#### EXERCISE BRIEF:
Transcribe the following entries letter for letter, without the pictures.

---

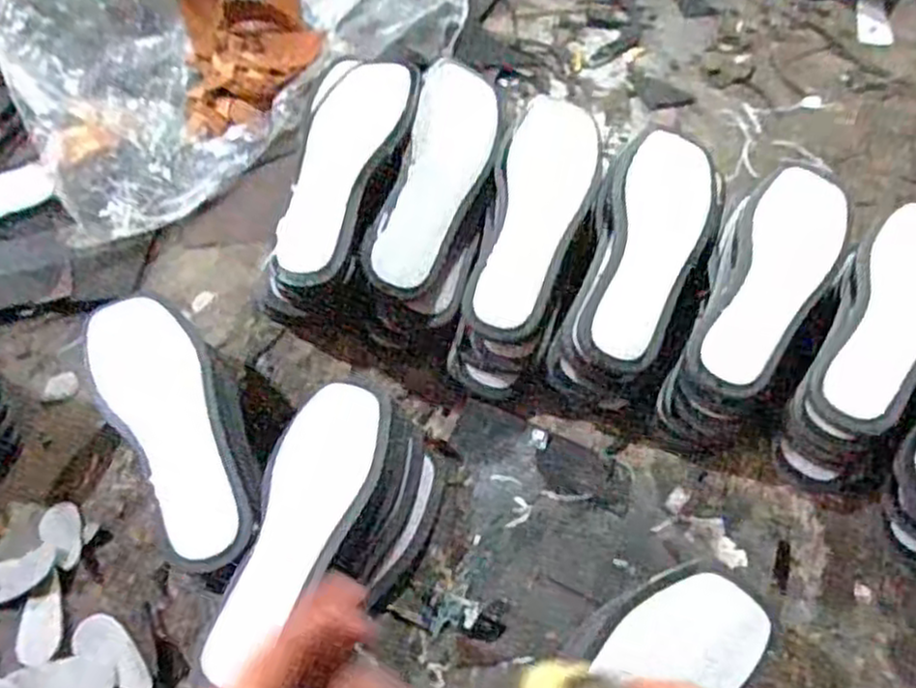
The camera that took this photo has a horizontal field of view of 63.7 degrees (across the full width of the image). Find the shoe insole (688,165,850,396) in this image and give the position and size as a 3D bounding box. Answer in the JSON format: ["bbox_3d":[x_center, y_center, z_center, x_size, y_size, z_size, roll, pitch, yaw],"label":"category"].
[{"bbox_3d":[0.256,-0.060,0.596,0.077,0.013,0.230,30,63,14],"label":"shoe insole"}]

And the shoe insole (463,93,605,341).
[{"bbox_3d":[0.069,-0.118,0.631,0.081,0.020,0.250,14,61,6],"label":"shoe insole"}]

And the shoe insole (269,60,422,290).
[{"bbox_3d":[-0.095,-0.148,0.603,0.074,0.014,0.214,14,70,11],"label":"shoe insole"}]

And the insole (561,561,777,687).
[{"bbox_3d":[0.096,0.220,0.454,0.227,0.028,0.086,-32,66,-19],"label":"insole"}]

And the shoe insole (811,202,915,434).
[{"bbox_3d":[0.345,-0.025,0.576,0.072,0.021,0.218,30,63,14],"label":"shoe insole"}]

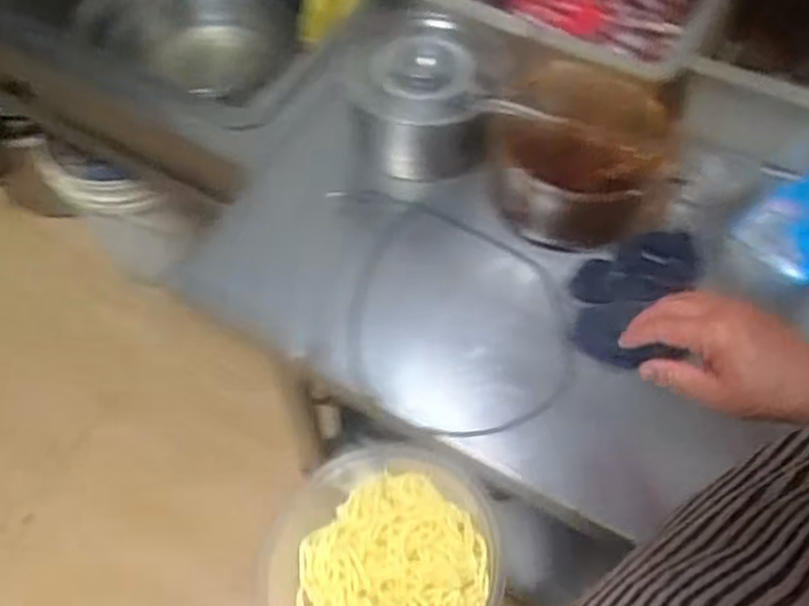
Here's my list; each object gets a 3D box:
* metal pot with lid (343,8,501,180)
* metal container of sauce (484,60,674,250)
[{"bbox_3d":[0.019,-0.234,0.802,0.149,0.097,0.183,-2,57,0],"label":"metal pot with lid"},{"bbox_3d":[0.176,-0.152,0.753,0.170,0.091,0.179,15,59,10],"label":"metal container of sauce"}]

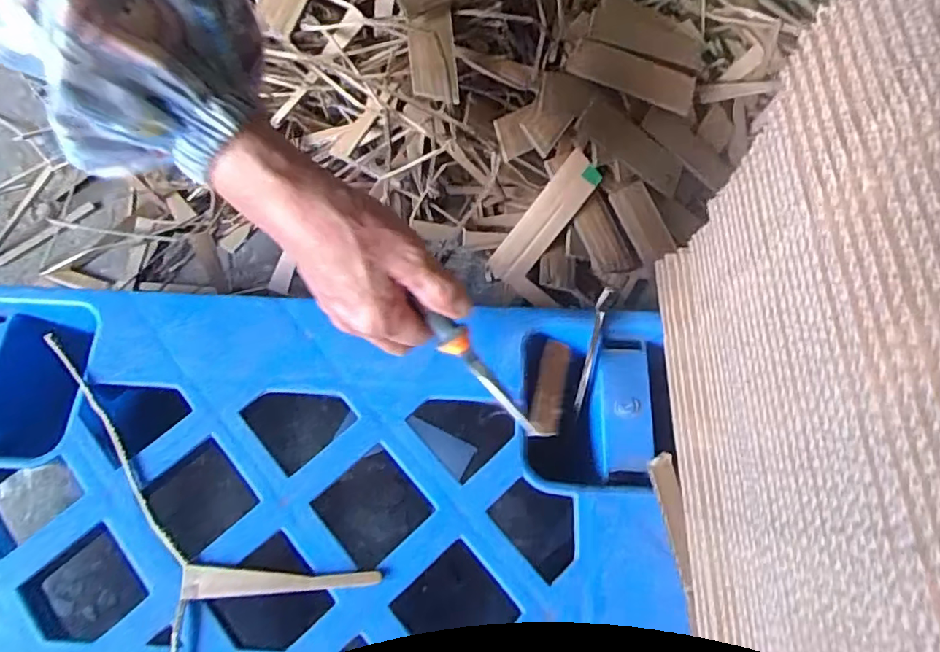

---

#### SOLVED EXERCISE:
The camera that took this photo has a horizontal field of view of 63.7 degrees (across the full width of the image). Find the shoe insole (688,165,850,396) in this image and give the position and size as a 3D bounding box. Answer in the JSON format: ["bbox_3d":[x_center, y_center, z_center, x_size, y_size, z_size, roll, pitch, yaw],"label":"category"].
[{"bbox_3d":[0.256,-0.060,0.596,0.077,0.013,0.230,30,63,14],"label":"shoe insole"}]

And the shoe insole (463,93,605,341).
[{"bbox_3d":[0.069,-0.118,0.631,0.081,0.020,0.250,14,61,6],"label":"shoe insole"}]

And the shoe insole (269,60,422,290).
[{"bbox_3d":[-0.095,-0.148,0.603,0.074,0.014,0.214,14,70,11],"label":"shoe insole"}]

And the insole (561,561,777,687).
[{"bbox_3d":[0.096,0.220,0.454,0.227,0.028,0.086,-32,66,-19],"label":"insole"}]

And the shoe insole (811,202,915,434).
[{"bbox_3d":[0.345,-0.025,0.576,0.072,0.021,0.218,30,63,14],"label":"shoe insole"}]

Here's my list; each object gets a 3D box:
* metal pot with lid (343,8,501,180)
* metal container of sauce (484,60,674,250)
[{"bbox_3d":[0.019,-0.234,0.802,0.149,0.097,0.183,-2,57,0],"label":"metal pot with lid"},{"bbox_3d":[0.176,-0.152,0.753,0.170,0.091,0.179,15,59,10],"label":"metal container of sauce"}]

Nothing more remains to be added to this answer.